The Kids Who Stopped Asking Permission
Growing up, I was quietly jealous of girls. Not in any complicated way—just the pragmatic envy of someone with fewer options. They could layer skirts over trousers, mix menswear and ballgowns, wear something different every day and call it personal style. Boys showed up in jeans and a t-shirt, or they got stared at. In the small town where I grew up, difference was treated as a personal failing, and the wardrobe was a closed system with no appeals process.
Harajuku—the Tokyo neighborhood that has functioned as the fashion epicenter of East Asia for decades, possibly the whole world—runs on different logic, or rather on the understanding that the old logic was always optional. Even there, the social pressure toward conformity is real, stronger in Japan than almost anywhere. But a growing number of young people in Harajuku are simply ignoring the concept of gendered clothing entirely: boys wearing what was designed for girls, girls wearing what was designed for boys, the whole division dissolving into whatever looks right and feels good.

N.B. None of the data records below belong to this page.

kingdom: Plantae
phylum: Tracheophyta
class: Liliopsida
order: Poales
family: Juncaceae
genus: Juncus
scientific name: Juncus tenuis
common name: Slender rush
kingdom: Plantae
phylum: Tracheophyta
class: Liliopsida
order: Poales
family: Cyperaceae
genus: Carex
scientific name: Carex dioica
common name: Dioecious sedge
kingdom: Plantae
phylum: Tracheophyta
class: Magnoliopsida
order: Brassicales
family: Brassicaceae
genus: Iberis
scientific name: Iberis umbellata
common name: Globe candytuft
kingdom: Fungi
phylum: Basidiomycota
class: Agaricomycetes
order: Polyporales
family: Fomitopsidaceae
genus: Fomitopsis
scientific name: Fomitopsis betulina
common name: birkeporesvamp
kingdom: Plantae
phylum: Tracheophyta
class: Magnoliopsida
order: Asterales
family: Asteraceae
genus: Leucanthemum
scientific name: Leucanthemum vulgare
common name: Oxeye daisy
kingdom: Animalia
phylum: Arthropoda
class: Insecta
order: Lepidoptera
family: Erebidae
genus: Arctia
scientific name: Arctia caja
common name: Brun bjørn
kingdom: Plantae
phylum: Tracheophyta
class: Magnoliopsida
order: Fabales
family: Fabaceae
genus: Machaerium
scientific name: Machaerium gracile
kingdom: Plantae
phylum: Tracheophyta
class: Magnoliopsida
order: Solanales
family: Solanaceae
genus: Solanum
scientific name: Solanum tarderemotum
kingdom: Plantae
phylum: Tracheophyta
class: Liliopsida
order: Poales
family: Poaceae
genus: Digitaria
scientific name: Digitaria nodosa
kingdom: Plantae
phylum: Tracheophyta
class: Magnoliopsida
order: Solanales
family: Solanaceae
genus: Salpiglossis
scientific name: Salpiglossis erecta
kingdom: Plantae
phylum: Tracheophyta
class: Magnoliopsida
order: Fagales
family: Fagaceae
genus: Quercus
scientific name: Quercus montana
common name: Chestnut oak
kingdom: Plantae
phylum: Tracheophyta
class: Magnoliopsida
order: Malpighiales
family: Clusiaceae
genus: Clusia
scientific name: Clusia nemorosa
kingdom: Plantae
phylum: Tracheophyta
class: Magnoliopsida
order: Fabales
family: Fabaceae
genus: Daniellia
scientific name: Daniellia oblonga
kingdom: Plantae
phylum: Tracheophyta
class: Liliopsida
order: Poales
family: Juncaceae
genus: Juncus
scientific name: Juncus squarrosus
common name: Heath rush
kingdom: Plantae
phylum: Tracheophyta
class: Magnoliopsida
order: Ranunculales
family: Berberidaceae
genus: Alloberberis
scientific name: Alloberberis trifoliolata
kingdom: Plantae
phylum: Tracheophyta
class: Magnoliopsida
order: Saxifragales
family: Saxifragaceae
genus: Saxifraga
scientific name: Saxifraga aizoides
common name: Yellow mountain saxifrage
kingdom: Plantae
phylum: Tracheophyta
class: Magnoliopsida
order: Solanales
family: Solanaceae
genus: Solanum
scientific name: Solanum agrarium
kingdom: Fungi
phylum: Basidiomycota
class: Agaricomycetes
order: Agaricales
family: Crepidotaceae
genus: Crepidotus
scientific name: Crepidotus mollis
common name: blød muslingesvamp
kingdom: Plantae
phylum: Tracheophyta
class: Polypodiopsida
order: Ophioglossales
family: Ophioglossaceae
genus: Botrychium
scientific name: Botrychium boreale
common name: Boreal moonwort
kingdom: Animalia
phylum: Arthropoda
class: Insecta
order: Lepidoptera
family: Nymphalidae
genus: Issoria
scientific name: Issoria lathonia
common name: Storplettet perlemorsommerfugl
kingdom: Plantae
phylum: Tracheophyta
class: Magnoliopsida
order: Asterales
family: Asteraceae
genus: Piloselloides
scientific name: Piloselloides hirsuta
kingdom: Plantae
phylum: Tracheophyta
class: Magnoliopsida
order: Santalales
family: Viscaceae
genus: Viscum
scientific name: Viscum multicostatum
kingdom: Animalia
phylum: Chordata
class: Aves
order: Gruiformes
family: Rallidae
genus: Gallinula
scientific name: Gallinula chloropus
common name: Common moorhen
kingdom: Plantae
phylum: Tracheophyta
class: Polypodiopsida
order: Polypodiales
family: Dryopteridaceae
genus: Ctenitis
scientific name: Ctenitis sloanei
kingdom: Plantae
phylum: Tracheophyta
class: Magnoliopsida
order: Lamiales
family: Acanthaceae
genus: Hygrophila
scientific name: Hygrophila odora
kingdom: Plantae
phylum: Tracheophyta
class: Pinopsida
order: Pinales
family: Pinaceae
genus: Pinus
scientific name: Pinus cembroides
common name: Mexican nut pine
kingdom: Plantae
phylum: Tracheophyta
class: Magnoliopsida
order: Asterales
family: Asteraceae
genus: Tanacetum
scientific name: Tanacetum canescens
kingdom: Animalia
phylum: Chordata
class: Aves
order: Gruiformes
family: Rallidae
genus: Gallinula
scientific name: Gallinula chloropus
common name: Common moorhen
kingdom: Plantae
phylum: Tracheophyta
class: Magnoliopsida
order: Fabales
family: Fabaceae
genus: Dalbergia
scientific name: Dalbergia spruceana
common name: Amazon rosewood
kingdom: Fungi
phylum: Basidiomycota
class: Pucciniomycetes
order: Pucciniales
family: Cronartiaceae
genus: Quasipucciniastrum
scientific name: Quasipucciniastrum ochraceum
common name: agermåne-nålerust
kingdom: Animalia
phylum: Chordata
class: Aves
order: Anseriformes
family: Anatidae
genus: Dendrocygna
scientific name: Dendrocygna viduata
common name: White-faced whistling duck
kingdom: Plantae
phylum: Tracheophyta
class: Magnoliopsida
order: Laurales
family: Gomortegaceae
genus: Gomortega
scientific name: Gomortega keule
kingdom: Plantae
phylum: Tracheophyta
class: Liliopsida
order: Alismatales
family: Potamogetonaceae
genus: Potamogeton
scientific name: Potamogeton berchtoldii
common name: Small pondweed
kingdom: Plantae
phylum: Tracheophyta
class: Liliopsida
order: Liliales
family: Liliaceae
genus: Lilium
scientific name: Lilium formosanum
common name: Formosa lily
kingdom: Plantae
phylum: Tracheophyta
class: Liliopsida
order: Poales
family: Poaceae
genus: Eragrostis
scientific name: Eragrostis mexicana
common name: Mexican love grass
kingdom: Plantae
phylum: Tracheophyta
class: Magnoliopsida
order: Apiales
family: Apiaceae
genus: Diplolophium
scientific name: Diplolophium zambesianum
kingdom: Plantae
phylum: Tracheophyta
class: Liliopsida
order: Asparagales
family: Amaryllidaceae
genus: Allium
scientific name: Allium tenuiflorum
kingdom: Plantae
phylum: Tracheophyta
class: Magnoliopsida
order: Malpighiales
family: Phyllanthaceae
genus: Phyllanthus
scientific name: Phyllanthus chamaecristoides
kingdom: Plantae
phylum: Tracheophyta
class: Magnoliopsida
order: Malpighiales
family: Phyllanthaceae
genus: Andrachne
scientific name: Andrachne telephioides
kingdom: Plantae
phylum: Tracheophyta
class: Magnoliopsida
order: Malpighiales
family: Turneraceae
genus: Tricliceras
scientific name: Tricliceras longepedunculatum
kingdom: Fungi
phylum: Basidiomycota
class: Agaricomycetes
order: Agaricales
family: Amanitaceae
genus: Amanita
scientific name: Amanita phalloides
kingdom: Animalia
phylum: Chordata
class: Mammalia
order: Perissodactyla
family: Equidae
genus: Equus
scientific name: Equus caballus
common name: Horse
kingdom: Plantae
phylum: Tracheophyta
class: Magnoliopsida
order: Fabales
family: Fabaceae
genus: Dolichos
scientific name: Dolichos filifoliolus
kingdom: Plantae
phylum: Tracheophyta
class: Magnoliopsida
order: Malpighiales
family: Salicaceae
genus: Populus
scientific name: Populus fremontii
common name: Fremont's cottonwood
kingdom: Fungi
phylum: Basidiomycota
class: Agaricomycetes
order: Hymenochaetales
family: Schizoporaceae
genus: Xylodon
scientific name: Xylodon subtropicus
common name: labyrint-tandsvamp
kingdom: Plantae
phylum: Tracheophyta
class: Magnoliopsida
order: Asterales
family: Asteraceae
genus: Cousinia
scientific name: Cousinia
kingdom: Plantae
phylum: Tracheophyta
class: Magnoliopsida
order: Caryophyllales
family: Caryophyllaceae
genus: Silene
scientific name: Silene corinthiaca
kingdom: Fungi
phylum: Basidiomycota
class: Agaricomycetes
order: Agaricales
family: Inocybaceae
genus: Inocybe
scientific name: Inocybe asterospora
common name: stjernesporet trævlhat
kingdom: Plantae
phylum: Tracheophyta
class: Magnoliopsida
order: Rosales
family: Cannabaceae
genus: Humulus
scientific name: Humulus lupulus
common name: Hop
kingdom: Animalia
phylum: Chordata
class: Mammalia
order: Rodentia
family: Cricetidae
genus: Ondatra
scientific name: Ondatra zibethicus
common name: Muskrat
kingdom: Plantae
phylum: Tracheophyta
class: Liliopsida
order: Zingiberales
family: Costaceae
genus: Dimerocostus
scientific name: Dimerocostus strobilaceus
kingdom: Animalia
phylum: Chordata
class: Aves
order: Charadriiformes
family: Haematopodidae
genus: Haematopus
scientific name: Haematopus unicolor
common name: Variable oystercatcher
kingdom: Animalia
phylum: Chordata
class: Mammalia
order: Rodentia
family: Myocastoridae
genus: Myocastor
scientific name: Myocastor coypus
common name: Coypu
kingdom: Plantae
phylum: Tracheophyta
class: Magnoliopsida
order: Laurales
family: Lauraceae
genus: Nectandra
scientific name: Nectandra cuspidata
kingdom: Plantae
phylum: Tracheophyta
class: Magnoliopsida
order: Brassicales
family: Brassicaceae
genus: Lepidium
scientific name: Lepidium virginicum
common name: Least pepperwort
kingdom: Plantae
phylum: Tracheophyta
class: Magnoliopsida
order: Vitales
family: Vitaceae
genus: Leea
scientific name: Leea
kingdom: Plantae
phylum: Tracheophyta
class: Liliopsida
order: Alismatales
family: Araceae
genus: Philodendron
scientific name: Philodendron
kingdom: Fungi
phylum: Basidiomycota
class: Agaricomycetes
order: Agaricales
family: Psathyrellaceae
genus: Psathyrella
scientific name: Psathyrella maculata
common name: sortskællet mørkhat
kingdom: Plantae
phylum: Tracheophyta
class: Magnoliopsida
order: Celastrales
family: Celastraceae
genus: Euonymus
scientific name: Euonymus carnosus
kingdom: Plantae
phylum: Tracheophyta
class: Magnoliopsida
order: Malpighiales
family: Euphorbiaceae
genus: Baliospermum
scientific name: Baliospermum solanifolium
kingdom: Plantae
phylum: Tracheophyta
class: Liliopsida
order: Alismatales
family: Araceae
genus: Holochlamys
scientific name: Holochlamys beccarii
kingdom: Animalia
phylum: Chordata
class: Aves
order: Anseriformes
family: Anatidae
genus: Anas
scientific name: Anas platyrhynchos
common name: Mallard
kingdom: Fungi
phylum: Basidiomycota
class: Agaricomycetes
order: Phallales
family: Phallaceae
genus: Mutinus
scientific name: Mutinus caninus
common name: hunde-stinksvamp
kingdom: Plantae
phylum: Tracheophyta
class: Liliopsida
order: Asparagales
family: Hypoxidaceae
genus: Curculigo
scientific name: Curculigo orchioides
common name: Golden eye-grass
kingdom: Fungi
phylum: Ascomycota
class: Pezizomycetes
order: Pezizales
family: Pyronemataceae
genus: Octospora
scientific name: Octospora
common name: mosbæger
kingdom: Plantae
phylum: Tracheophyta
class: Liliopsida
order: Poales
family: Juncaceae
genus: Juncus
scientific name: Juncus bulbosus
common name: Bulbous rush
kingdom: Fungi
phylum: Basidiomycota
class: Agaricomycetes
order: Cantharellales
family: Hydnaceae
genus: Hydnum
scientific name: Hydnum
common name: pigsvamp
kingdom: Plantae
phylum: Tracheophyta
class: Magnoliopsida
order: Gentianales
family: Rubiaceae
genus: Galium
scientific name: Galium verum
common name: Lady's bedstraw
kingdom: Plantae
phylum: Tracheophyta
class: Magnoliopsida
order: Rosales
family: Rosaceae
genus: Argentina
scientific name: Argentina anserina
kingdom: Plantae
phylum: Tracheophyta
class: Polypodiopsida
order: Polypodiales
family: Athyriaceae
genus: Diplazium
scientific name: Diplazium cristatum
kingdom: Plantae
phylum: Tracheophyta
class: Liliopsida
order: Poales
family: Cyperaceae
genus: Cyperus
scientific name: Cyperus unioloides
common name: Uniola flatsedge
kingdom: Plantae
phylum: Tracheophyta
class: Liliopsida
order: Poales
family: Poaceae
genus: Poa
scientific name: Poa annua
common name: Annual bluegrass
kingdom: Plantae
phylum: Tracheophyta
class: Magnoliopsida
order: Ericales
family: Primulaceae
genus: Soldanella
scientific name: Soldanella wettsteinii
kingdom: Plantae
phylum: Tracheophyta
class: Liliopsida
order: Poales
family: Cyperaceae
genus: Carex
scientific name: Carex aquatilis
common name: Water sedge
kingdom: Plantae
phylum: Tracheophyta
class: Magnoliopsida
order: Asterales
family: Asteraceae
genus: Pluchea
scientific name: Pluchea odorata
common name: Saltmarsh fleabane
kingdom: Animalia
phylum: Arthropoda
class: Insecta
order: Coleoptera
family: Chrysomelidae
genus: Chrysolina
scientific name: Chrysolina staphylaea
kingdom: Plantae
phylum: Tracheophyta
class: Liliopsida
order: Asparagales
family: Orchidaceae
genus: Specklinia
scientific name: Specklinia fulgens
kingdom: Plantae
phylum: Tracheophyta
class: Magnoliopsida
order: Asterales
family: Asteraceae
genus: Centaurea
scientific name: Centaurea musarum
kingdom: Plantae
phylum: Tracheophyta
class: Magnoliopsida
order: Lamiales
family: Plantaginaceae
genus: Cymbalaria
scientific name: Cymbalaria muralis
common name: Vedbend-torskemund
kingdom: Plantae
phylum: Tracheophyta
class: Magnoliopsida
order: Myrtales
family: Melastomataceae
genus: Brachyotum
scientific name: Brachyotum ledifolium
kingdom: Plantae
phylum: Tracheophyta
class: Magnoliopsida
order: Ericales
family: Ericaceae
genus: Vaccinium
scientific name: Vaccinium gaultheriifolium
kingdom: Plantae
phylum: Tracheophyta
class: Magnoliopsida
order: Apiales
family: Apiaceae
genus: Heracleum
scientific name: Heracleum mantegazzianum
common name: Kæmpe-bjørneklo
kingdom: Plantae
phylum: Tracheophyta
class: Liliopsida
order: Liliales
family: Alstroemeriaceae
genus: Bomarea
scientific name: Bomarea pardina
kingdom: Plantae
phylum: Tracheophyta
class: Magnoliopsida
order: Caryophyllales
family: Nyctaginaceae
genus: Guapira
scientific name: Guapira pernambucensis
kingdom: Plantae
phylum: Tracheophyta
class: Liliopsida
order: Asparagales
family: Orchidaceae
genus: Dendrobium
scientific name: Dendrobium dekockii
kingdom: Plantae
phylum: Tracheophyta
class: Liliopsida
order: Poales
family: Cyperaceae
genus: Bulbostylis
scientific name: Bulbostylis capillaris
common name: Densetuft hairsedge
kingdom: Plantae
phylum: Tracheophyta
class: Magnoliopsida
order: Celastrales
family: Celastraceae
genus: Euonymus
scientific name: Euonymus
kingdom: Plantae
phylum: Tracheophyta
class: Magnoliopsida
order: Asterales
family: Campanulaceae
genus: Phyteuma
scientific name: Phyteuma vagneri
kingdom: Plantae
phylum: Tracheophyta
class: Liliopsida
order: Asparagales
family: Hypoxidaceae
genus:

i-D spent time with Satsuki Nakayama, Yutaro Goto, and Ayumu Shimokuni in Tokyo—three people who just wear what they want and have stopped waiting for permission to do so. Their argument isn’t ideological, it’s almost bored: fashion has nothing to do with gender, and clothing shouldn’t carry that weight. They just get dressed. More and more people around them are starting to do the same, and the only ones bothered by it are the ones who were always going to be bothered.